■ MATERIAL SUPPLIED ■
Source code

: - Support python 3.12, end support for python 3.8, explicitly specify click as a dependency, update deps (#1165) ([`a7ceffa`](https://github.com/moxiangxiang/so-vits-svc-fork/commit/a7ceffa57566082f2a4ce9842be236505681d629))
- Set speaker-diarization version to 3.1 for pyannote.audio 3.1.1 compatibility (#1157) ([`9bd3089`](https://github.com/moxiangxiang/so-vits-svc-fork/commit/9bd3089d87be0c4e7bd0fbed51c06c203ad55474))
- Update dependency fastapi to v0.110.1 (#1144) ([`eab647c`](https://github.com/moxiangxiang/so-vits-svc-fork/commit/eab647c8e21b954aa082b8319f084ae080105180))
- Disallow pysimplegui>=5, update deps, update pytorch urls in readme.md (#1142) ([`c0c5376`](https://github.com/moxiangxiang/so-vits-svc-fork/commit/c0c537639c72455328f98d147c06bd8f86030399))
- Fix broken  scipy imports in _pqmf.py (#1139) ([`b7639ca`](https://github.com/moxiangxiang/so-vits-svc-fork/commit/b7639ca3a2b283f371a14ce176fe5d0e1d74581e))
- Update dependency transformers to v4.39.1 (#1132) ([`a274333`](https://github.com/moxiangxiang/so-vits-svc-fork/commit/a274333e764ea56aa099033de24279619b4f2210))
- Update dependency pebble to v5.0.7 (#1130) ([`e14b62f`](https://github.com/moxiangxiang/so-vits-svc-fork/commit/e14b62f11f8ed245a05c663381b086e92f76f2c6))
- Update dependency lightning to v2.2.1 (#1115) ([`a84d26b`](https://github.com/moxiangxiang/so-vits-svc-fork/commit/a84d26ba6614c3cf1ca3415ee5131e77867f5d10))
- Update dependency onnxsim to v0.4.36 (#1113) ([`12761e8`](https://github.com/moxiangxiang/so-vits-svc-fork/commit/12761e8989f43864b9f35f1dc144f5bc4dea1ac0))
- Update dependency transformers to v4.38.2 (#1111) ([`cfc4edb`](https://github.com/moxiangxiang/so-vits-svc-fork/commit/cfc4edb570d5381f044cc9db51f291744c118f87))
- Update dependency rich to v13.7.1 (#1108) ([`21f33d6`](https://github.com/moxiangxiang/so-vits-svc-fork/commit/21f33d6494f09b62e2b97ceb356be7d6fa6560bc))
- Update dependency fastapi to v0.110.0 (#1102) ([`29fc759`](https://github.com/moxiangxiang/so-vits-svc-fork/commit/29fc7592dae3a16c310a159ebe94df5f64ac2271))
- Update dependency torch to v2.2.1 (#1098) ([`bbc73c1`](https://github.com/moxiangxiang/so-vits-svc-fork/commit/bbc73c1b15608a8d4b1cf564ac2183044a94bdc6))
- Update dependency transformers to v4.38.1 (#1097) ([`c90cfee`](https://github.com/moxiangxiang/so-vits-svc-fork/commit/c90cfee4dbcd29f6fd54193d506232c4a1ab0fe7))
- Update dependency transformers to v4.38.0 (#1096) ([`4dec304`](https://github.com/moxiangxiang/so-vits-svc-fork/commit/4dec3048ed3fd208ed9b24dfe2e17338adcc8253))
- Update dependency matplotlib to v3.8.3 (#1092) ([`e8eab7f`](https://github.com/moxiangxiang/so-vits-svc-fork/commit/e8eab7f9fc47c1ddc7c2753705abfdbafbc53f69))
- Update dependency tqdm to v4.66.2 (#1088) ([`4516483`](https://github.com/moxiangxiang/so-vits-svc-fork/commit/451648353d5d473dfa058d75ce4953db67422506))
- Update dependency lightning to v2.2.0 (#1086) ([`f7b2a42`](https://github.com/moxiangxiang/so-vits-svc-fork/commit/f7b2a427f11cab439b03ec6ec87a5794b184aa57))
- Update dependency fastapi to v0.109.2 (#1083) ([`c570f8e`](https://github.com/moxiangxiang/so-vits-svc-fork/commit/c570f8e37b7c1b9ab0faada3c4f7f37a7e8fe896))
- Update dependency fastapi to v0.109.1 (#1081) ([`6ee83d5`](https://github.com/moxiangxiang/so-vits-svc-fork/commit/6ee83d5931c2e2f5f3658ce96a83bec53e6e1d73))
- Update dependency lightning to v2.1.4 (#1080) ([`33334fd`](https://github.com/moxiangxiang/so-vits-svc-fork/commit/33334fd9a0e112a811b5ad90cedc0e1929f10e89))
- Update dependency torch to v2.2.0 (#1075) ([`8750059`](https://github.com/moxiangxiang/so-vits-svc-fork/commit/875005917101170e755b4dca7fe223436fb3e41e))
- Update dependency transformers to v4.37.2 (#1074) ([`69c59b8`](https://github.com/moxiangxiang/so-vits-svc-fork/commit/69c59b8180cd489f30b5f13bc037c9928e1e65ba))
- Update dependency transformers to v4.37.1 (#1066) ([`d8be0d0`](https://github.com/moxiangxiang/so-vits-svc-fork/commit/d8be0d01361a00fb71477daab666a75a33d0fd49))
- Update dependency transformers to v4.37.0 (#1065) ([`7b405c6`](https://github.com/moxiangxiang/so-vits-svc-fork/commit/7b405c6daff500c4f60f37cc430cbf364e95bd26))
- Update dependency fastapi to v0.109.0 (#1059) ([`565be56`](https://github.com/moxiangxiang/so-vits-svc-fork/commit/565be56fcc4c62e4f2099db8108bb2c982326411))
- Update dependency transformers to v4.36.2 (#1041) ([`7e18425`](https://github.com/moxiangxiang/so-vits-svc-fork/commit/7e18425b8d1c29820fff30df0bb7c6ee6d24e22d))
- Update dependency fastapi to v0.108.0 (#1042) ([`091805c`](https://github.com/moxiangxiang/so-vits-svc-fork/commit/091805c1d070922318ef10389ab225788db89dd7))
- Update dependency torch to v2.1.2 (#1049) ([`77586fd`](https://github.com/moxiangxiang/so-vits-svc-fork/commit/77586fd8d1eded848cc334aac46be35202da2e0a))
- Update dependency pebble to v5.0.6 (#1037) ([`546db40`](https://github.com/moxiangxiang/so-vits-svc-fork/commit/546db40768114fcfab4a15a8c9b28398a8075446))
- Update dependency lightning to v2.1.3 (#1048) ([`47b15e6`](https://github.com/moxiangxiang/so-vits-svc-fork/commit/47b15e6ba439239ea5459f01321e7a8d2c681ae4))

■ DIRECTIONS ■
Go through the records above, find every line with the word "pebble", and list those lines.

■ ANSWER SECTION ■
- Update dependency pebble to v5.0.7 (#1130) ([`e14b62f`](https://github.com/moxiangxiang/so-vits-svc-fork/commit/e14b62f11f8ed245a05c663381b086e92f76f2c6))
- Update dependency pebble to v5.0.6 (#1037) ([`546db40`](https://github.com/moxiangxiang/so-vits-svc-fork/commit/546db40768114fcfab4a15a8c9b28398a8075446))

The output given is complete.